A framework for compressing unstructured scientific data via serialization
Viktor Reshniak, Qian Gong, Rick Archibald, Scott Klasky, Norbert Podhorszki
TL;DR
The work tackles compressing unstructured scientific data by preserving local connectivity through topology-aware node reordering. It introduces a greedy, MinLA-inspired node indexing method that reorganizes node order based solely on mesh connectivity, enabling seamless integration with existing compression pipelines and offline or on-the-fly execution. Empirical results on a large VKI turbine dataset show the method yields notable gains (approximately 1.2–2.2×) in compression ratios across MGARD, SZ, and ZFP within $10^{-6}-10^{-2}$ error tolerances, with variable-specific differences (e.g., larger gains for pressure).
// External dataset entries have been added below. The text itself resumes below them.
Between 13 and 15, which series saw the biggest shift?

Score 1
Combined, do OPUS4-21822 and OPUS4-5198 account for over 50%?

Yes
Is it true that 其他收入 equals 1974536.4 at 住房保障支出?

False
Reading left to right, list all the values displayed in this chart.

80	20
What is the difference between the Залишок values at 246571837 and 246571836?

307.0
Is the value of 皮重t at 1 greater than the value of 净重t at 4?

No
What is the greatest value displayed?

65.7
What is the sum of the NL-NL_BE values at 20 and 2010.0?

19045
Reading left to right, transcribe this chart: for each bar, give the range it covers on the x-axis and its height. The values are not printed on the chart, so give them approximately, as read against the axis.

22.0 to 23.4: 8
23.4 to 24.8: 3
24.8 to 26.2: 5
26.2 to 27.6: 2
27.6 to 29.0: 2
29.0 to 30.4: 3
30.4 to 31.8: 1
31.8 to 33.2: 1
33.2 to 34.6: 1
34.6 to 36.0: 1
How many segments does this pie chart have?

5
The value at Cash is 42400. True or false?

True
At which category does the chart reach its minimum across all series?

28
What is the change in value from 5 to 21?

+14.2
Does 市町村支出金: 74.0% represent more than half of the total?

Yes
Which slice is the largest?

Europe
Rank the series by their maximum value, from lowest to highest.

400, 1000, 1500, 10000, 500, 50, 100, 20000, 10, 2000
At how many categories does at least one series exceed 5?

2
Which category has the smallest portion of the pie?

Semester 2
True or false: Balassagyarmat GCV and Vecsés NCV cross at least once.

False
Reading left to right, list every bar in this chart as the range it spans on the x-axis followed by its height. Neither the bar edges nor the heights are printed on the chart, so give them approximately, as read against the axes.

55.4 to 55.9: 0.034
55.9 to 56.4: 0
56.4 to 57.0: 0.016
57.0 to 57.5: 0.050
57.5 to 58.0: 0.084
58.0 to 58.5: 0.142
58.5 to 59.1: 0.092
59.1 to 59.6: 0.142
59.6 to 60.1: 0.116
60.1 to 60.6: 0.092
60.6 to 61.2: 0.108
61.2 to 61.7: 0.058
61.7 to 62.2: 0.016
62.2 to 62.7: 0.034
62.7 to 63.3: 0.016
This approach offers a practical, low-overhead means to boost the compression of unstructured mesh data in HPC workflows, with future work focusing on alternative orderings and throughput analysis.
Abstract
We present a general framework for compressing unstructured scientific data with known local connectivity. A common application is simulation data defined on arbitrary finite element meshes. The framework employs a greedy topology preserving reordering of original nodes which allows for seamless integration into existing data processing pipelines. This reordering process depends solely on mesh connectivity and can be performed offline for optimal efficiency. However, the algorithm's greedy nature also supports on-the-fly implementation. The proposed method is compatible with any compression algorithm that leverages spatial correlations within the data. The effectiveness of this approach is demonstrated on a large-scale real dataset using several compression methods, including MGARD, SZ, and ZFP.